Был еще один ассистент с кафедры физики, кстати, принимавший у меня вступительные экзамены в институт. По утрам на него просто жалко было смотреть; болезненное внутреннее состояние слишком явно проступало в его внешнем облике. В перерывах между семинарами и лабораторными занятиями он отлучался из здания института, а по возвращении смущенно прикрывал рот носовым платком. К концу занятий речь его становилась смазанной и мало разборчивой. Несмотря на светлую голову (в плане физики и математики), вскоре его уволили из института. Некоторое время он работал простым учителем физики в школе, а затем покинул, вынужденно, конечно, и ее. Несколько раз я встречал его на улице в обществе таких же бывших интеллигентов. Потом я узнал, что он скончался от сердечного приступа в возрасте менее 50-ти лет. Мне жаль, что он не нашел в себе силы противостоять напасти: как педагог, он был хорош, к нам, студентам, относился по-человечески и во время зачетов никогда не вымогал на выпивку. Значит, чувство порядочности и собственного достоинства сохранил…
Иногда по субботам после окончания занятий я отправлялся на автобусе к родному брату отца и своей бабушке, проживавшим в сорока километрах ниже по течению Волги, в селе под названием Икряное. Родина отца располагалась в месте впадения небольшой речушки Хурдум в основное русло Волги. В детстве я застал положение вещей, когда название села полностью соответствовало действительности. В каждом леднике (холодильники были редкостью) имелась икра, не говоря уже о рыбе осетровых пород, тем более - о частиковой. В войну село выжило только благодаря реке. Раньше через Хурдум ходил паром, и чтобы попасть в низовья Волги по суше, надо было подолгу выстоять в очереди, потому что пропускная способность старого парома была невысока. Потом на этом месте соорудили бетонный мост, сразу решивший проблему автотранспортного движения.

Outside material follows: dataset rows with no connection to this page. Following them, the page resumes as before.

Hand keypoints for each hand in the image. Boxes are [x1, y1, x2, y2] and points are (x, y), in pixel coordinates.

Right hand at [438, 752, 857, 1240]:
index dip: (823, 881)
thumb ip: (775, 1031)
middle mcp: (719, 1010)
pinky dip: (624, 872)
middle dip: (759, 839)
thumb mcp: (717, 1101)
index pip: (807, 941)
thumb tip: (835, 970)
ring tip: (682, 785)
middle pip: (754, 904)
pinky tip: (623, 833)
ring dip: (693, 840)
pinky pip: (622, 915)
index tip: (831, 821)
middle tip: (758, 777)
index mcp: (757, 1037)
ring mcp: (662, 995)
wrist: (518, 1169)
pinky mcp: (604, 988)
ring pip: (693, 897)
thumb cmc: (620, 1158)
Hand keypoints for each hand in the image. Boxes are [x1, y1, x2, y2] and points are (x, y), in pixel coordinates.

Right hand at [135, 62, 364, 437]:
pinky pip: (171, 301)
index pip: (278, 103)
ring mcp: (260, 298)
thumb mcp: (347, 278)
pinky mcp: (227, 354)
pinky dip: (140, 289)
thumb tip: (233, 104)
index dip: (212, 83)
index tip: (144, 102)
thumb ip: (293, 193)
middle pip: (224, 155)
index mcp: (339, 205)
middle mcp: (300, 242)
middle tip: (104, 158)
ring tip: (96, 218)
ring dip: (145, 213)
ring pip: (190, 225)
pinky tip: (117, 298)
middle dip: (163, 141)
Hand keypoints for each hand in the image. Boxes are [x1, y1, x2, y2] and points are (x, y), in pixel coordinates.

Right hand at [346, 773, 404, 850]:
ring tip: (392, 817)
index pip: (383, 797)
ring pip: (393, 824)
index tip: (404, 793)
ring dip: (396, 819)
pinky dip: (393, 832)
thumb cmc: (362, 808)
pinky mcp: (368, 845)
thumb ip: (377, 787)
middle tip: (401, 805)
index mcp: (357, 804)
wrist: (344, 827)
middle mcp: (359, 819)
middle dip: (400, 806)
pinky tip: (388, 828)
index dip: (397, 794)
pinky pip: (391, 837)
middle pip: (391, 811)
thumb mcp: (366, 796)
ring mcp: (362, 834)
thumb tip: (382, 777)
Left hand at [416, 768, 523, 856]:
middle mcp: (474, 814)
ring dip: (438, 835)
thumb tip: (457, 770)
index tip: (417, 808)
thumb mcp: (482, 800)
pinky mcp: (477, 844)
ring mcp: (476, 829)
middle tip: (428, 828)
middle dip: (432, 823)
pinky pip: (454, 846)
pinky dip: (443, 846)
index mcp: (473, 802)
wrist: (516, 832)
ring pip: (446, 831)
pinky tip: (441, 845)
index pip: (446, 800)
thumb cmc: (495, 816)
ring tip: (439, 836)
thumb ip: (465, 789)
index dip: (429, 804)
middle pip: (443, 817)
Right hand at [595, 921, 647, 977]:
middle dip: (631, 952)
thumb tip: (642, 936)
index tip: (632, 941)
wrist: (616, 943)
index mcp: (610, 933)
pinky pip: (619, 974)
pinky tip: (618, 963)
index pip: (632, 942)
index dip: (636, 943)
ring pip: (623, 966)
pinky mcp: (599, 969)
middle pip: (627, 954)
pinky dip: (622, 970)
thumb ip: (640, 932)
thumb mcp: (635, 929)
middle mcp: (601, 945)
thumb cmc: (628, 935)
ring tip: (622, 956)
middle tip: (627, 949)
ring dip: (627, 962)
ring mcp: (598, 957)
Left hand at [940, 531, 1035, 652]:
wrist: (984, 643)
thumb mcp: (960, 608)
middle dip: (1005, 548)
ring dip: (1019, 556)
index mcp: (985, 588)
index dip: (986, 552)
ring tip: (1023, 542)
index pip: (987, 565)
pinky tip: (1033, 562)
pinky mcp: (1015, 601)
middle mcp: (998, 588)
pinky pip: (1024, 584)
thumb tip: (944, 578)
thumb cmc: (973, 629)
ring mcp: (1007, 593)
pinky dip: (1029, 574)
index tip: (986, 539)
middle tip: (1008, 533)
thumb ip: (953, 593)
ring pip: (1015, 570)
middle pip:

Мне нравилось приезжать сюда. На берегу лежали днищами вверх просмоленные лодки (на местном диалекте - бударки), от которых исходил приятный запах древесины и смолы, к которому примешивались запахи реки, гниющих рыбацких снастей и еще чего-то такого, что с трудом поддается определению, но всегда характерно для пресноводных мест, у кромки воды и суши. Вокруг сновали хищные чайки, выхватывающие из воды мелкую рыбешку.
В один из первых приездов в Икряное, еще на первом курсе, я посетил местные танцы. Посещение нельзя было назвать удачным. Я пригласил потанцевать девушку, которую, оказывается, никак нельзя было приглашать. Тактично дав закончиться музыке, меня тесным кольцом обступили местные ребята и пригласили для беседы за пределы танцплощадки. Там мне основательно набили морду, недвусмысленно дав понять, что нечего всяким заезжим городским пижонам фаловать и зариться на местных барышень, особенно на потенциальных невест известных всему селу пацанов.